TAIWAN RELATIONS ACT
In response, the State Department said the administration faithfully carries out the Taiwan Relations Act, a 1979 law under which the United States sells arms and services for Taiwan’s self-defense.
“There is an internal, interagency process for the U.S. government to consider sales to Taiwan,” said Gonzalo Gallegos, a department spokesman. “When the interagency process achieves a final decision for any specific arms sale we will notify Congress.”
Wu made his remarks after the business council, now chaired by Paul Wolfowitz, a former deputy secretary of defense under Bush, accused the administration of “blatantly” tampering with the U.S. arms sales process.
Rupert Hammond-Chambers, the council’s president, said in an interview that the Bush administration in effect had frozen eight potential arms deals sought by Taiwan valued at a total of more than $11 billion. Among these, he said, were Lockheed/ Raytheon Patriot PAC-3 anti-missile and anti-aircraft interceptors plus Black Hawk utility helicopters built by United Technologies Corp’s Sikorsky unit.

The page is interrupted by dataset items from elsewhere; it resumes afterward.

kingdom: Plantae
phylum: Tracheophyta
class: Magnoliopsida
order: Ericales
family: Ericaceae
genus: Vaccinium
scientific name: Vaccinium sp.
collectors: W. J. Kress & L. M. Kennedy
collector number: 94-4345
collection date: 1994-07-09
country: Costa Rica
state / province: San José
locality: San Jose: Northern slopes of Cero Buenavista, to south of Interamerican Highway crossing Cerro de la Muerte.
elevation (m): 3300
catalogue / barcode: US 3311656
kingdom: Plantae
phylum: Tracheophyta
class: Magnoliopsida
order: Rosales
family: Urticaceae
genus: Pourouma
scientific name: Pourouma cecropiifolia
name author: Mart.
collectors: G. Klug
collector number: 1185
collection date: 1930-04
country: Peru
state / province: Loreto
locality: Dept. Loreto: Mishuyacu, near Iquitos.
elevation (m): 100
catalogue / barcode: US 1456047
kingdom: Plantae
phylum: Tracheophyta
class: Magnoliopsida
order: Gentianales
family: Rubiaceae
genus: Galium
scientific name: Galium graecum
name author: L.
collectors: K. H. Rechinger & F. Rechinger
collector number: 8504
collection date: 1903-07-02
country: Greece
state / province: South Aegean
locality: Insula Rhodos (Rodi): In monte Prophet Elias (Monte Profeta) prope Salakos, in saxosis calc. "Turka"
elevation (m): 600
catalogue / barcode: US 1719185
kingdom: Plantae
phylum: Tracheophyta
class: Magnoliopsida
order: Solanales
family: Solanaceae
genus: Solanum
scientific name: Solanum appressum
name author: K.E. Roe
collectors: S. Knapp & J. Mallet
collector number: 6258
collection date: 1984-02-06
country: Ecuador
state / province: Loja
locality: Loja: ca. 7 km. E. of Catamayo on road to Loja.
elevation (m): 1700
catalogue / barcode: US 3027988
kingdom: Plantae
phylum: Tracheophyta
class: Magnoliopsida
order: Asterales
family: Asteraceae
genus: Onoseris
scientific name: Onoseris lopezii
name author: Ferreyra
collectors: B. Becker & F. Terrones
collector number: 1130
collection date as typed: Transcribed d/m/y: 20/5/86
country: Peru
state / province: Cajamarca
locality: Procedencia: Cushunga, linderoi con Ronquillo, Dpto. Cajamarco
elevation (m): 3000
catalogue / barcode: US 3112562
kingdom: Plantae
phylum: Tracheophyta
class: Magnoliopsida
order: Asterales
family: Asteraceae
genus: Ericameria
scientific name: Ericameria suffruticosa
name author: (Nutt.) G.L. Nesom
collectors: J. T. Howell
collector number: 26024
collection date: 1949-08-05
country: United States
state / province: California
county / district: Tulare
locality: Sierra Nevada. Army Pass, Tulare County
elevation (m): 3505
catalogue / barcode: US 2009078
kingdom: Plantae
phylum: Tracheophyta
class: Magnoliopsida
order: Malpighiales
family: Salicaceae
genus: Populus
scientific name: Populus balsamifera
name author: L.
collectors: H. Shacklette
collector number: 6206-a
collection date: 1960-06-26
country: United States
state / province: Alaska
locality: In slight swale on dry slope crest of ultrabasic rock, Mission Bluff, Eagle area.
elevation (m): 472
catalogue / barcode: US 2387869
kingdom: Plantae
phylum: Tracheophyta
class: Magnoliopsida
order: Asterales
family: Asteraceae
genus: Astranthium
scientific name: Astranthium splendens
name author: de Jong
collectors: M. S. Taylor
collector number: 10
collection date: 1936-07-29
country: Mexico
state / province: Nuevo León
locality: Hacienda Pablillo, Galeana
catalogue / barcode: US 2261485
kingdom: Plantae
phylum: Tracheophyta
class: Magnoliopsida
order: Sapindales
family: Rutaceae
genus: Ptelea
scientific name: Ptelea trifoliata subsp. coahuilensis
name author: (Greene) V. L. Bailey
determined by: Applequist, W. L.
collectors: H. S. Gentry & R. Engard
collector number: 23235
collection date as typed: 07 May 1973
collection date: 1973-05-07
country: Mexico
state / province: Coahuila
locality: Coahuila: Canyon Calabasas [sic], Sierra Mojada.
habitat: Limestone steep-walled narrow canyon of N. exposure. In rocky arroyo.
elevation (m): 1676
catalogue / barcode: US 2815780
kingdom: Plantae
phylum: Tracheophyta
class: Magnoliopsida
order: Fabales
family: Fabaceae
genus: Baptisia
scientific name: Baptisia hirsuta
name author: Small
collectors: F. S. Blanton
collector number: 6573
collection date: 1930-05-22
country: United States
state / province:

U.S. arms sales to Taiwan are fraught with complications. They are all but required by the 1979 law that switched U.S. diplomatic ties from Taipei to Beijing. It says the president and the Congress shall determine the nature and quantity of such sales “based solely on their judgment of the needs of Taiwan”.
China, which regards Taiwan as its own territory, opposes such sales as interference in its domestic affairs. Beijing vows to use force if necessary to bring Taiwan under mainland rule.
Asked last month about Taiwan’s request for F-16s, John Negroponte, the U.S. deputy secretary of state, told a Senate committee the administration was awaiting developments after the election of a new president, Ma Ying-jeou, sworn-in on May 20.
The request initially was stiff-armed amid Bush administration concern over independence-minded moves by former president Chen Shui-bian deemed provocative toward Beijing.
The United States has many reasons to avoid angering China, including the Beijing-hosted six-party talks aimed at rolling back and eventually scrapping North Korea’s nuclear materials and programs.
Lockheed Martin, the Pentagon’s No. 1 supplier by sales, “greatly respects Taiwan’s efforts to defend itself and appreciates Taiwan’s interest in new F-16s,” Tom Jurkowsky, a company spokesman, said in an emailed statement.
Richard Bush (no relation to President Bush), a former chairman of the American Institute in Taiwan, said holding off on Taiwan’s F-16 request until after the Olympics was “a good way to balance our various interests.” The American Institute in Taiwan serves as the de facto U.S. embassy.